▶ TEXT SECTION:
▼

The Current Events Script
            I’m going to go out on a limb here.  If we could look at the pool of Nicholl submissions for this year, I’d bet we’d see a fair number of Olympic scripts.  Several of them would be about stray dogs in Sochi.  Also a bunch of screenplays that tie somehow to health care laws.  A few on government gridlock, too.  And most of them were probably written in four weeks or less.
            Y’see, Timmy, if I saw a news report about some fascinating nuance of the world and realized it'd make a great's a safe bet at least a thousand other aspiring screenwriters saw the same news story and had the same idea.  Probably more with the way stories spread on the internet.  Even if only half of those writers do anything with the idea, and even if only ten percent of those people are sending their script to the same contest as me... that's still fifty people rushing out scripts about the exact same thing I am.   Even if half of them are completely incompetent and the other half are just barely on par, it means the contest reader is going to be reading a dozen scripts just like mine.  Ecchh.  And that’s if we stick to a thousand as our base number.
            Mine may be the best in the batch, of course, but it's going to lose a lot of appeal because now it’s a tired, overdone idea.  And none of us want to be thought of as the best take on a tired, overdone idea.

▲

▶ DATASET CONTENT:
▼

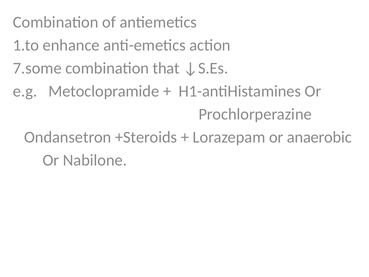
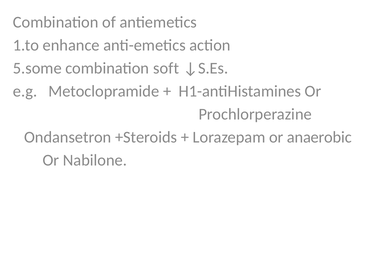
7.some: 7.some -> 5.some
that: that -> soft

▲

▶ WHAT TO WORK ON:
1. In the passage on current-event scripts, how long does the writer guess most of the topical scripts took to write?
2. Retype the passage on current-event scripts from "Y’see, Timmy, if" to "our base number.".

▶ EXPECTED RESPONSES:
1. Four weeks or less.

2.
Y’see, Timmy, if I saw a news report about some fascinating nuance of the world and realized it'd make a great's a safe bet at least a thousand other aspiring screenwriters saw the same news story and had the same idea.  Probably more with the way stories spread on the internet.  Even if only half of those writers do anything with the idea, and even if only ten percent of those people are sending their script to the same contest as me... that's still fifty people rushing out scripts about the exact same thing I am.   Even if half of them are completely incompetent and the other half are just barely on par, it means the contest reader is going to be reading a dozen scripts just like mine.  Ecchh.  And that’s if we stick to a thousand as our base number.